**** RECORD LIST ****
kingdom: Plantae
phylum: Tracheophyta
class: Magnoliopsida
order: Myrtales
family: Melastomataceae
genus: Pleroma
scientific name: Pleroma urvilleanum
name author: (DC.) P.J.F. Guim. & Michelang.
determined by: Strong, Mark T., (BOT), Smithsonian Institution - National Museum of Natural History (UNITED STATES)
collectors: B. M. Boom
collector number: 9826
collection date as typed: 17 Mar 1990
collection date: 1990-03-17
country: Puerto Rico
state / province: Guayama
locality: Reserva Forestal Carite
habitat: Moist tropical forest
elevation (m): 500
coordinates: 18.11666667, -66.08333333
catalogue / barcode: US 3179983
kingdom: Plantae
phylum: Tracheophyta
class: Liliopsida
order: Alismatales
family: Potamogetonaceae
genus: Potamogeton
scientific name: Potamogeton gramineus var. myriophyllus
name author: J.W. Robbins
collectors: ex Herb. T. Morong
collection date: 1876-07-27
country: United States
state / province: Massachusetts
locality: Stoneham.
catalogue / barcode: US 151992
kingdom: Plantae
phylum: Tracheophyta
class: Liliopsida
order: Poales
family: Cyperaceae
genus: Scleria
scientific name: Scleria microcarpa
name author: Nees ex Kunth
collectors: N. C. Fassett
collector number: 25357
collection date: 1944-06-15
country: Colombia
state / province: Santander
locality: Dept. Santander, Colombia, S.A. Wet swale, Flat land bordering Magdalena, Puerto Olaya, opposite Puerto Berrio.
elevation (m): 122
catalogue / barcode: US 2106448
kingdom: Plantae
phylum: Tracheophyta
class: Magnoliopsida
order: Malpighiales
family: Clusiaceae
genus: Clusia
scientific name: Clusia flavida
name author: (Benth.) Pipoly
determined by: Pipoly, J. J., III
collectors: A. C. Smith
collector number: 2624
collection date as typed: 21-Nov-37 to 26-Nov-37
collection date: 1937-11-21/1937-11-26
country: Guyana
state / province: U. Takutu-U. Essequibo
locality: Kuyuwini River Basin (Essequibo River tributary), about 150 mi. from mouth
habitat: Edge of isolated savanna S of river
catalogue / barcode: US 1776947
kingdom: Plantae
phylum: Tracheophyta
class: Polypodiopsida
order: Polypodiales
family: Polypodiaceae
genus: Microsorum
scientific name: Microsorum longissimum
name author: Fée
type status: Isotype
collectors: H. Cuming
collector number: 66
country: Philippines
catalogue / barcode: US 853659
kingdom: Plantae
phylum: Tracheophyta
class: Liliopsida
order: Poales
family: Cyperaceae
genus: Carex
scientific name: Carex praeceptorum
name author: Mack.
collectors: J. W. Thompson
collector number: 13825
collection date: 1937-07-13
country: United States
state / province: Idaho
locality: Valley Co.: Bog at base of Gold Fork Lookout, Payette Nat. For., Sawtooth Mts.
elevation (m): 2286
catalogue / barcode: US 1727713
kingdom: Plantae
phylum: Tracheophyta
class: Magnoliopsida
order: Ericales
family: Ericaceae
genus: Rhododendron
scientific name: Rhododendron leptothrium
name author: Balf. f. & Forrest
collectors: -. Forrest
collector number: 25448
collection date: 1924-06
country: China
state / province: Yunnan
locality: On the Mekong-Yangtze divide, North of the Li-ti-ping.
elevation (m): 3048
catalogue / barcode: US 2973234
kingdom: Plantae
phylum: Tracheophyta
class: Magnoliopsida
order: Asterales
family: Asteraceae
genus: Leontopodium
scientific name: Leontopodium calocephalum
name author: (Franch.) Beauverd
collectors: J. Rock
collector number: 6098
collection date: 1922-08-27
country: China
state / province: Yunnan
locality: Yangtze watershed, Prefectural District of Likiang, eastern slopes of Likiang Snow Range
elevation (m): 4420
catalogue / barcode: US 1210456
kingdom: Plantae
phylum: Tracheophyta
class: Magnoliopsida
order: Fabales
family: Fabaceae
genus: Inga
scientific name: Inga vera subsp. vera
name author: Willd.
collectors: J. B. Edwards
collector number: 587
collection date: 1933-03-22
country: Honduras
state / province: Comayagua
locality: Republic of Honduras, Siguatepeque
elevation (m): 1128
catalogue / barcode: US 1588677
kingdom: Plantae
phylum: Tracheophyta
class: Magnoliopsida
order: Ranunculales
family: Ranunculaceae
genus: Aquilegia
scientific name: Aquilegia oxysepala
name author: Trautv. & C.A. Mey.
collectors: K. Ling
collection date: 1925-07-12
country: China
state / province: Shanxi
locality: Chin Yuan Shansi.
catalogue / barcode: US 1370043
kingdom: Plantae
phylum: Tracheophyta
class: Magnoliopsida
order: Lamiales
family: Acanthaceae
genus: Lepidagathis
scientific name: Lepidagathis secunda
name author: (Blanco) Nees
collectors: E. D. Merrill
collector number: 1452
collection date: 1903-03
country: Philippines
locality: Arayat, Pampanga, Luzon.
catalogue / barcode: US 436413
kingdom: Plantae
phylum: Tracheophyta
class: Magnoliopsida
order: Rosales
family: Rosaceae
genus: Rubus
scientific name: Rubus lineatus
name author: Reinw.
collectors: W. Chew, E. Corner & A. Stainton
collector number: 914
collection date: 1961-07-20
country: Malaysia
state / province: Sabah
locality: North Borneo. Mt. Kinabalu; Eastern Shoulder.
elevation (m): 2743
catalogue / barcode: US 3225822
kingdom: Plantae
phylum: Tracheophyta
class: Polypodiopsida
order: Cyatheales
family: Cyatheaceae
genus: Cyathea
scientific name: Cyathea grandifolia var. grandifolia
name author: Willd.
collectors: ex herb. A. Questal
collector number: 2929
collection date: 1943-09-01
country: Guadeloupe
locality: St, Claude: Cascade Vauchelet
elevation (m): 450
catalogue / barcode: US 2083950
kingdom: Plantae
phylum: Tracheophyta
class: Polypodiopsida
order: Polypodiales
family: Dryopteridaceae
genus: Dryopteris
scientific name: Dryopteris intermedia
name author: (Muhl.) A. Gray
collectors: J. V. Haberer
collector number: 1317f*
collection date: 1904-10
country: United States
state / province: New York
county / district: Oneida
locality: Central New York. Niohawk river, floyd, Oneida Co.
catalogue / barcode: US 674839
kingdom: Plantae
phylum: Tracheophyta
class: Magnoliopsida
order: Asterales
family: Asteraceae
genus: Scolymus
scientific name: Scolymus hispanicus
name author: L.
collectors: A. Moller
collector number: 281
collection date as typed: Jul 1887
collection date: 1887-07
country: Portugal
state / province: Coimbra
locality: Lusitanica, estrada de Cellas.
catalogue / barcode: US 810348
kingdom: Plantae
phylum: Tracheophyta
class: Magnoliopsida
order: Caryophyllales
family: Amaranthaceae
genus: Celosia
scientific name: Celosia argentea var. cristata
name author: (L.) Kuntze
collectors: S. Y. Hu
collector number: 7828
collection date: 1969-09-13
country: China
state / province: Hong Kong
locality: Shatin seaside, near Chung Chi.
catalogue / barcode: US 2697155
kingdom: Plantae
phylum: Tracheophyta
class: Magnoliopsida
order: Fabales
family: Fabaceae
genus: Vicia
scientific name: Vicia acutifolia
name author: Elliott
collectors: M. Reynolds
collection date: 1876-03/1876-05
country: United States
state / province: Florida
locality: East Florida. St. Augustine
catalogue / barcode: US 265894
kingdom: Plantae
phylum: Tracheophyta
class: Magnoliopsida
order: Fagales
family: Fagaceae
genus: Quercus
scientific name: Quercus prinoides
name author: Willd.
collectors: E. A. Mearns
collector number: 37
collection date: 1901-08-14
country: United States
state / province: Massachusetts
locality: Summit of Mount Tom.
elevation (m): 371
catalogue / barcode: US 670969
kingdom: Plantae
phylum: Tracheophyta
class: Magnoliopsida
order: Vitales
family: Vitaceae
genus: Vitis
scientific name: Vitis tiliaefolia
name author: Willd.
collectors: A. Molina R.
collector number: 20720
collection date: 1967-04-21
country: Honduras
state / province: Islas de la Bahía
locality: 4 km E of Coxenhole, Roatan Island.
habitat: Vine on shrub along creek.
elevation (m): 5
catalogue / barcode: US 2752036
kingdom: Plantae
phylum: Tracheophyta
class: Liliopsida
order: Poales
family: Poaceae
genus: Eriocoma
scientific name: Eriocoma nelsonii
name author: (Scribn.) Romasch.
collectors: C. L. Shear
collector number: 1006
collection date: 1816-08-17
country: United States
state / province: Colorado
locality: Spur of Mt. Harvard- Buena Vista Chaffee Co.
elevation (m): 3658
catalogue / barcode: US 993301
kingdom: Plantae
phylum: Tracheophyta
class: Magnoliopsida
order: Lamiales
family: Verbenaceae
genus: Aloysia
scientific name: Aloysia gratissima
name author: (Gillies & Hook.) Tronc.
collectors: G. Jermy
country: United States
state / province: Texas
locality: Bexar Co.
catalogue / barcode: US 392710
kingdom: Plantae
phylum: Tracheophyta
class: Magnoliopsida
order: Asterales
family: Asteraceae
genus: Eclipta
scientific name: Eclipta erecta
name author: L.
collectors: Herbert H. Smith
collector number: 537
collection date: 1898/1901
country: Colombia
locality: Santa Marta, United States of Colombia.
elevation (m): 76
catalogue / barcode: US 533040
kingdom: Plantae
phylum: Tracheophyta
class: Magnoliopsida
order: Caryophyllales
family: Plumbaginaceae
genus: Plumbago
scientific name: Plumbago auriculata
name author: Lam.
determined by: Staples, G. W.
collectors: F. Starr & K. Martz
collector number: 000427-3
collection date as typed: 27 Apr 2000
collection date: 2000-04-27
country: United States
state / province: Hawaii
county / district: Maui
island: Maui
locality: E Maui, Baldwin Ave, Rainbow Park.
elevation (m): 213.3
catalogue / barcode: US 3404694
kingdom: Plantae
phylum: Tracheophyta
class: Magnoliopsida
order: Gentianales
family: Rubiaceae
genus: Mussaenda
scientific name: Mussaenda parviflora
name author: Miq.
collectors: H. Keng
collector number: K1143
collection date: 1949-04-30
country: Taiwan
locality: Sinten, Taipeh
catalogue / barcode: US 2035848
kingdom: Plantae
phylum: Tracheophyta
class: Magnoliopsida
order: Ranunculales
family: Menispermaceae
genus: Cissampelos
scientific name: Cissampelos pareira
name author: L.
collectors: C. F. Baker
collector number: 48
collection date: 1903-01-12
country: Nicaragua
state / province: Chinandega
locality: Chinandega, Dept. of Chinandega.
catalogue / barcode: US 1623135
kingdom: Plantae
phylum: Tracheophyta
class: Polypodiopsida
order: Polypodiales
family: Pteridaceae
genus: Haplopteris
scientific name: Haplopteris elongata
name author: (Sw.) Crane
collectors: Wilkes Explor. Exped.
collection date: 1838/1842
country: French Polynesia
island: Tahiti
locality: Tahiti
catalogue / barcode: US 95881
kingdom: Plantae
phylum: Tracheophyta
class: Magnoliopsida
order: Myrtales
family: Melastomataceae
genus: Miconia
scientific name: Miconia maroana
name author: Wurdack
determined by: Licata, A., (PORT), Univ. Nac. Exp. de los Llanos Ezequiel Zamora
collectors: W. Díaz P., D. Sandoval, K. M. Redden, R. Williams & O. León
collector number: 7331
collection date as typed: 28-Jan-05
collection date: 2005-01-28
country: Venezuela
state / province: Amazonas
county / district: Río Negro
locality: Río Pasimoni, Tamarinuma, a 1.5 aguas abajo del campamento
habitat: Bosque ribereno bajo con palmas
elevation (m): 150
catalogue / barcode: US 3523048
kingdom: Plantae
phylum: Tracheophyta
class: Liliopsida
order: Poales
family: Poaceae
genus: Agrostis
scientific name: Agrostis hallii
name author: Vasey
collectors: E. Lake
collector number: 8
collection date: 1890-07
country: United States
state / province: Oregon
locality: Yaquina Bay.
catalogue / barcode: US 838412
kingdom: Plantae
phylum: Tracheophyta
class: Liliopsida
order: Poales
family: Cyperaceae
****
EXERCISE INSTRUCTIONS: Render the rows from the start up to and including the line with "state / province: Santander" as a Markdown table with the columns Line No. and Entry. Give each line its own table row and leave out blank lines.

TASK ANSWER:
| Line No. | Entry |
|---|---|
| 1 | kingdom: Plantae |
| 2 | phylum: Tracheophyta |
| 3 | class: Magnoliopsida |
| 4 | order: Myrtales |
| 5 | family: Melastomataceae |
| 6 | genus: Pleroma |
| 7 | scientific name: Pleroma urvilleanum |
| 8 | name author: (DC.) P.J.F. Guim. & Michelang. |
| 9 | determined by: Strong, Mark T., (BOT), Smithsonian Institution - National Museum of Natural History (UNITED STATES) |
| 10 | collectors: B. M. Boom |
| 11 | collector number: 9826 |
| 12 | collection date as typed: 17 Mar 1990 |
| 13 | collection date: 1990-03-17 |
| 14 | country: Puerto Rico |
| 15 | state / province: Guayama |
| 16 | locality: Reserva Forestal Carite |
| 17 | habitat: Moist tropical forest |
| 18 | elevation (m): 500 |
| 19 | coordinates: 18.11666667, -66.08333333 |
| 20 | catalogue / barcode: US 3179983 |
| 21 | kingdom: Plantae |
| 22 | phylum: Tracheophyta |
| 23 | class: Liliopsida |
| 24 | order: Alismatales |
| 25 | family: Potamogetonaceae |
| 26 | genus: Potamogeton |
| 27 | scientific name: Potamogeton gramineus var. myriophyllus |
| 28 | name author: J.W. Robbins |
| 29 | collectors: ex Herb. T. Morong |
| 30 | collection date: 1876-07-27 |
| 31 | country: United States |
| 32 | state / province: Massachusetts |
| 33 | locality: Stoneham. |
| 34 | catalogue / barcode: US 151992 |
| 35 | kingdom: Plantae |
| 36 | phylum: Tracheophyta |
| 37 | class: Liliopsida |
| 38 | order: Poales |
| 39 | family: Cyperaceae |
| 40 | genus: Scleria |
| 41 | scientific name: Scleria microcarpa |
| 42 | name author: Nees ex Kunth |
| 43 | collectors: N. C. Fassett |
| 44 | collector number: 25357 |
| 45 | collection date: 1944-06-15 |
| 46 | country: Colombia |
| 47 | state / province: Santander |